Keeping an Empire: Egypt's Long Road to the Battle of Kadesh 1400 - 1270 BCE

Keeping an Empire: Egypt’s Long Road to the Battle of Kadesh 1400 – 1270 BCE

April 9, 2025
8:00 PM

Betsy Bryan – Emerita Professor of Egyptian Art and Archaeology, Johns Hopkins University

The Egyptian empire built during the early New Kingdom was the result of wealth accumulation from the gold of Nubia, combined with small and large wars with the Mitanni in Syria and their vassal states in the rest of the Levant.

As Egypt’s rulers became accustomed to campaigning in the north, they created a loose but highly promoted imperial structure made up of southern vassal city states held since early in the 18th Dynasty together with northern Mitanni vassals won over by Thutmose III and his successors.
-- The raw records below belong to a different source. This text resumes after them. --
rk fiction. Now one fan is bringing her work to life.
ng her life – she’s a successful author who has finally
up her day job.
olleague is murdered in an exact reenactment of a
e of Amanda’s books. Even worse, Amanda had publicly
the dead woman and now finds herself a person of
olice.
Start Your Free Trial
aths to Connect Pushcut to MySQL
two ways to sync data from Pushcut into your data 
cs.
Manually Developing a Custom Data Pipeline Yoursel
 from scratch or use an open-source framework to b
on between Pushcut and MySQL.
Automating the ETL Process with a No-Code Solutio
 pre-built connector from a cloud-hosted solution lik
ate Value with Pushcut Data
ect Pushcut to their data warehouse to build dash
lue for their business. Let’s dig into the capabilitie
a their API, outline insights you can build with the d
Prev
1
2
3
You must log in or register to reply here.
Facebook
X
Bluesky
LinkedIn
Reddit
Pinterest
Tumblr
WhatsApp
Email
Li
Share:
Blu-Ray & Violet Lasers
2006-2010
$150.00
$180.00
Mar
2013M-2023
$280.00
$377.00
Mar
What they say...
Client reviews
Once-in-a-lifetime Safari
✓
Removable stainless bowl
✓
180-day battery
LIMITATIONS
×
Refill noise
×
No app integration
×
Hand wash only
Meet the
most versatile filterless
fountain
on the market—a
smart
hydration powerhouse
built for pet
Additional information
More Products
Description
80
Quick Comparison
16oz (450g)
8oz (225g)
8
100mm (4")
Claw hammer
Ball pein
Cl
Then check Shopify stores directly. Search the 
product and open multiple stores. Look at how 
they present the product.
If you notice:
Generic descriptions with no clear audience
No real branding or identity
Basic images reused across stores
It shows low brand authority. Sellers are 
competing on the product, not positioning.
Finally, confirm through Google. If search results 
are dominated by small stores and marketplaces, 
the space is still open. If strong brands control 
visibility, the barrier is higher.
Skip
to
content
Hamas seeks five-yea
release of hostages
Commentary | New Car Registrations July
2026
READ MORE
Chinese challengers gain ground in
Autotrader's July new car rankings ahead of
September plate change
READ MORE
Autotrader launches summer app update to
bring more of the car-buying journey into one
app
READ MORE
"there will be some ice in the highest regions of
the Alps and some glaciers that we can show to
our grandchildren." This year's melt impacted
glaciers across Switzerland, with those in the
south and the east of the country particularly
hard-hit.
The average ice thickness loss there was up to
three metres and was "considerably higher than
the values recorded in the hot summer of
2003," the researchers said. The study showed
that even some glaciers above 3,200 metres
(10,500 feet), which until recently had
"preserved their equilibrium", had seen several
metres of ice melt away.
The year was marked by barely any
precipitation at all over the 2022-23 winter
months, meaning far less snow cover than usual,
Yet holding this confederation together proved far harder than winning them had been, even after a peace treaty with the Mitanni rulers.

Already in the Amarna era the Hittites were pressing the northern vassals to change their fealty. This discussion will survey the entire period and demonstrate how nearly inevitable was the one of the most famous clashes of the ancient world: the Battle of Kadesh between Pharaoh Ramses II and the Hittites.